The plaintiffs have failed to demonstrate that Schechtl maintained the required "minimum contacts" with Massachusetts to justify subjecting it to personal jurisdiction in this forum. Although § 3(d) of the Massachusetts long-arm statute would authorize it, the exercise of jurisdiction would not comport with due process. Schechtl's products entered the stream of commerce and found their way into Massachusetts via MetalForming's transaction of business here, but the record fails to establish that Schechtl purposefully availed itself of the privilege of conducting business in the State.

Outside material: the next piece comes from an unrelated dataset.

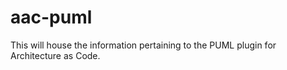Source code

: # aac-puml
This will house the information pertaining to the PUML plugin for Architecture as Code.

IV. Jurisdictional Discovery

The plaintiffs and MetalForming have both requested the opportunity to conduct jurisdictional discovery. A plaintiff who files suit against a nonresident defendant and who makes a "colorable case for the existence of ... jurisdiction" may be entitled to jurisdictional discovery. Negrón-Torres v. Verizon Commc'ns, Inc., 478 F.3d 19, 27 (1st Cir. 2007) (quoting United States v. Swiss Am. Bank, Ltd., 274 F.3d 610, 625 (1st Cir. 2001) ). In requesting jurisdictional discovery, a plaintiff must "present facts ... which show why jurisdiction would be found if discovery were permitted." Negrón-Torres, 478 F.3d at 27 (citation omitted). A court, however, retains "broad discretion" to decide whether discovery is necessary. See, e.g., Swiss Am. Bank, 274 F.3d at 626 (quoting Crocker v. Hilton Int'l Barb., Ltd., 976 F.2d 797, 801 (1st Cir. 1992) ). Here, the record does not suggest there is good reason to believe that discovery would reveal facts that would alter the analysis described above. In particular, MetalForming, because of its business relationship with Schechtl, appears to be in a position to point out facts concerning that relationship that would, if considered, alter the outcome. Its omission to offer more or different information about possible Schechtl contacts with Massachusetts is a strong indication that such information is not available. The request for jurisdictional discovery is DENIED.

*188V. Conclusion

For the aforementioned reasons, Schechtl's Motion to Dismiss pursuant to Federal Rule of Civil Procedure 12(b)(2) (dkt. no. 21) is GRANTED.3 The claims against Schechtl are DISMISSED for lack of personal jurisdiction.

It is SO ORDERED.

The record is unclear, but no more than four and perhaps only one machine had been sold in New Jersey. Id. at 878, 131 S.Ct. 2780.

By a forum-selection clause in their Agreement, the parties provided that the "court of jurisdiction for all disputes that may arise in connection with this Agreement shall be Traunstein/Germany." (Id. at 8.)

Schechtl has also moved to dismiss MetalForming's crossclaims for failure to state a claim under Federal Rule of Civil Procedure 12(b)(6) on the basis of the forum-selection and choice-of-law provision in the Agreement. In light of its conclusion regarding personal jurisdiction, the Court does not reach that motion.